▸ **Written problem**
Reproduce the material verbatim from its beginning through the line containing "Identify the document", including that line. Leave out any pictures.

▸ **Source material**
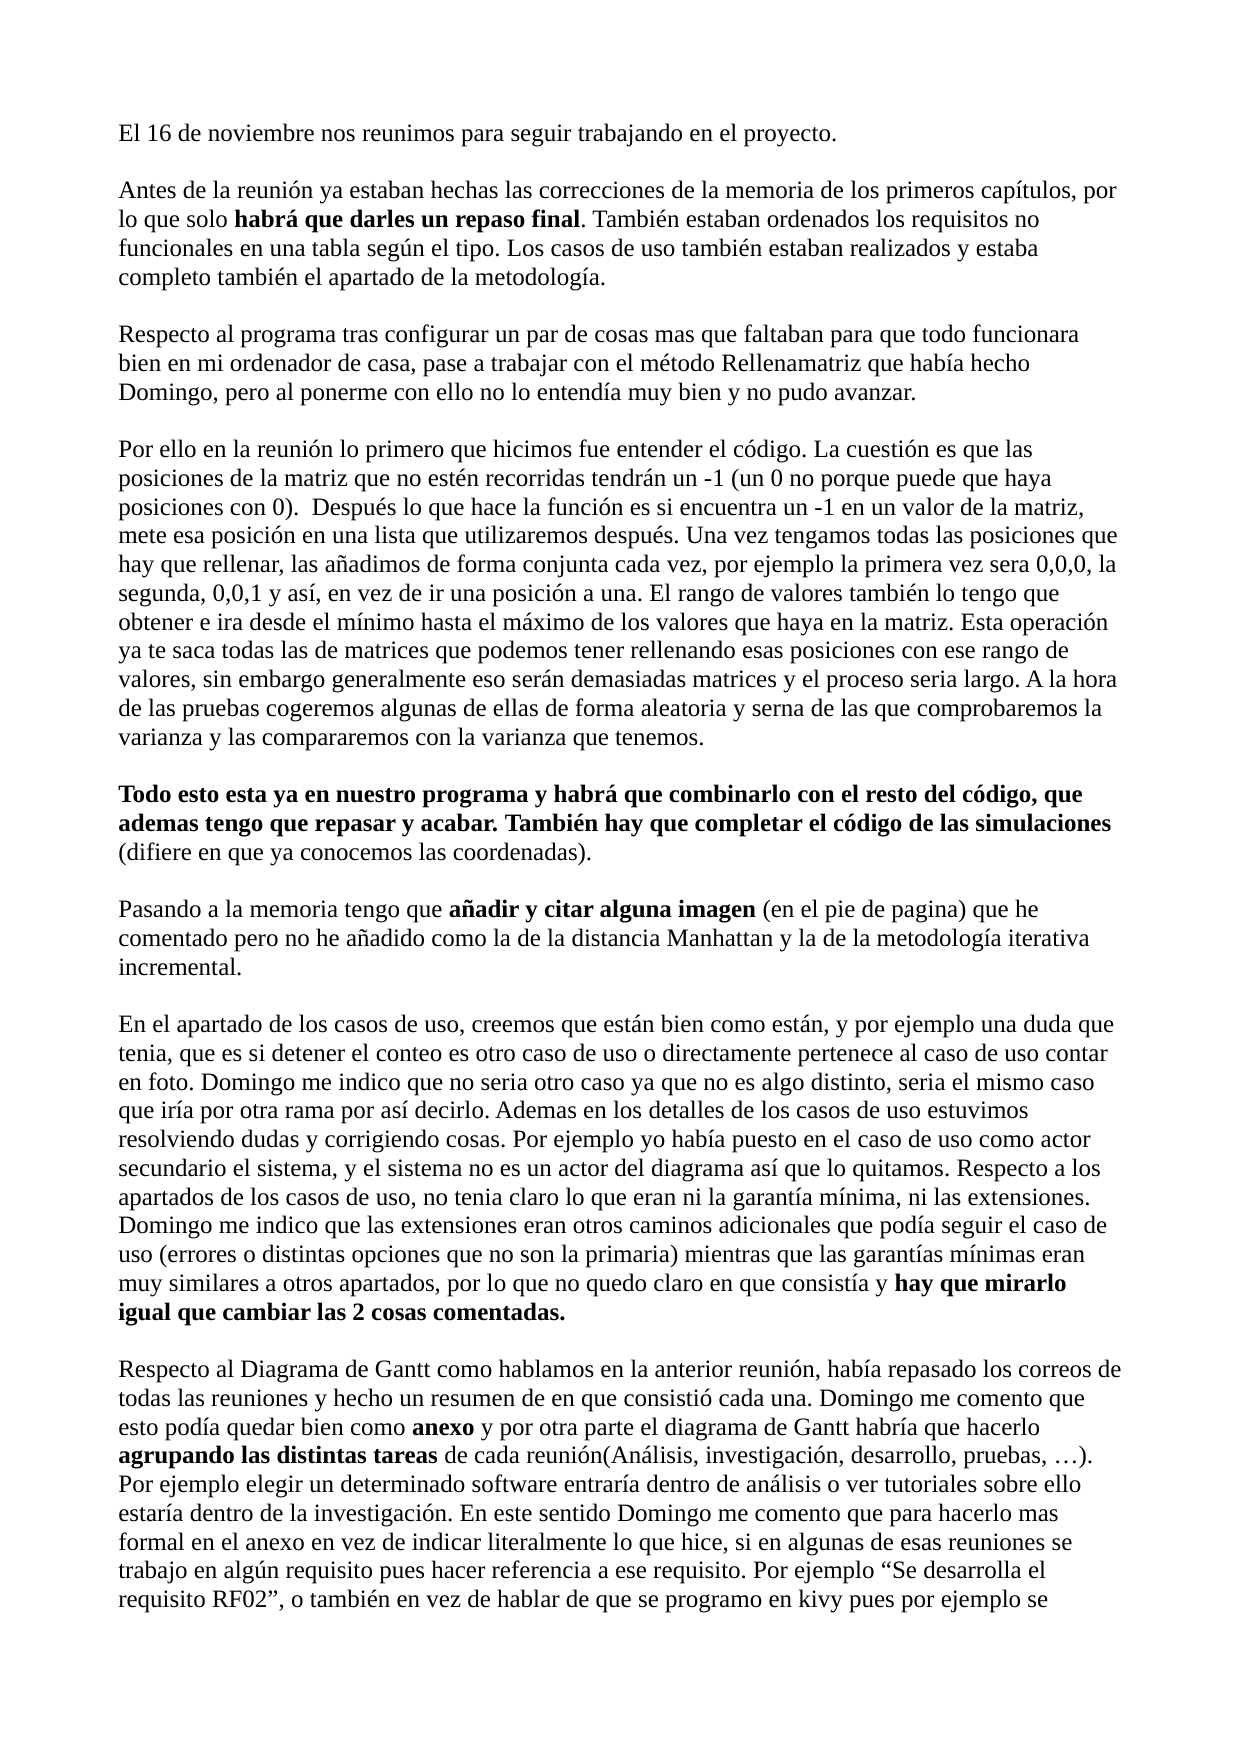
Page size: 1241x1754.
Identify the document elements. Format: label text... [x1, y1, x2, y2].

text Por ello en la reunión lo primero que hicimos fue entender el código. La cuestión es que las posiciones de la matriz que no estén recorridas tendrán un -1 (un 0 no porque puede que haya posiciones con 0). Después lo que hace la función es si encuentra un -1 en un valor de la matriz, mete esa posición en una lista que utilizaremos después. Una vez tengamos todas las posiciones que hay que rellenar, las añadimos de forma conjunta cada vez, por ejemplo la primera vez sera 0,0,0, la segunda, 0,0,1 y así, en vez de ir una posición a una. El rango de valores también lo tengo que obtener e ira desde el mínimo hasta el máximo de los valores que haya en la matriz. Esta operación ya te saca todas las de matrices que podemos tener rellenando esas posiciones con ese rango de valores, sin embargo generalmente eso serán demasiadas matrices y el proceso seria largo. A la hora de las pruebas cogeremos algunas de ellas de forma aleatoria y serna de las que comprobaremos la varianza y las compararemos con la varianza que tenemos. [118, 434, 1122, 751]
text Antes de la reunión ya estaban hechas las correcciones de la memoria de los primeros capítulos, por lo que solo habrá que darles un repaso final. También estaban ordenados los requisitos no funcionales en una tabla según el tipo. Los casos de uso también estaban realizados y estaba completo también el apartado de la metodología. [118, 176, 1122, 291]
text Respecto al Diagrama de Gantt como hablamos en la anterior reunión, había repasado los correos de todas las reuniones y hecho un resumen de en que consistió cada una. Domingo me comento que esto podía quedar bien como anexo y por otra parte el diagrama de Gantt habría que hacerlo agrupando las distintas tareas de cada reunión(Análisis, investigación, desarrollo, pruebas, …). Por ejemplo elegir un determinado software entraría dentro de análisis o ver tutoriales sobre ello estaría dentro de la investigación. En este sentido Domingo me comento que para hacerlo mas formal en el anexo en vez de indicar literalmente lo que hice, si en algunas de esas reuniones se trabajo en algún requisito pues hacer referencia a ese requisito. Por ejemplo “Se desarrolla el requisito RF02”, o también en vez de hablar de que se programo en kivy pues por ejemplo se [118, 1354, 1122, 1613]
text Pasando a la memoria tengo que añadir y citar alguna imagen (en el pie de pagina) que he comentado pero no he añadido como la de la distancia Manhattan y la de la metodología iterativa incremental. [118, 894, 1122, 981]
text Respecto al programa tras configurar un par de cosas mas que faltaban para que todo funcionara bien en mi ordenador de casa, pase a trabajar con el método Rellenamatriz que había hecho Domingo, pero al ponerme con ello no lo entendía muy bien y no pudo avanzar. [118, 319, 1122, 406]
text Todo esto esta ya en nuestro programa y habrá que combinarlo con el resto del código, que ademas tengo que repasar y acabar. También hay que completar el código de las simulaciones (difiere en que ya conocemos las coordenadas). [118, 779, 1122, 866]
text El 16 de noviembre nos reunimos para seguir trabajando en el proyecto. [118, 118, 1122, 147]
text En el apartado de los casos de uso, creemos que están bien como están, y por ejemplo una duda que tenia, que es si detener el conteo es otro caso de uso o directamente pertenece al caso de uso contar en foto. Domingo me indico que no seria otro caso ya que no es algo distinto, seria el mismo caso que iría por otra rama por así decirlo. Ademas en los detalles de los casos de uso estuvimos resolviendo dudas y corrigiendo cosas. Por ejemplo yo había puesto en el caso de uso como actor secundario el sistema, y el sistema no es un actor del diagrama así que lo quitamos. Respecto a los apartados de los casos de uso, no tenia claro lo que eran ni la garantía mínima, ni las extensiones. Domingo me indico que las extensiones eran otros caminos adicionales que podía seguir el caso de uso (errores o distintas opciones que no son la primaria) mientras que las garantías mínimas eran muy similares a otros apartados, por lo que no quedo claro en que consistía y hay que mirarlo igual que cambiar las 2 cosas comentadas. [118, 1009, 1122, 1326]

▸ **Answer for the task**
Page size: 1241x1754.
Identify the document elements. Format: label text... [x1, y1, x2, y2].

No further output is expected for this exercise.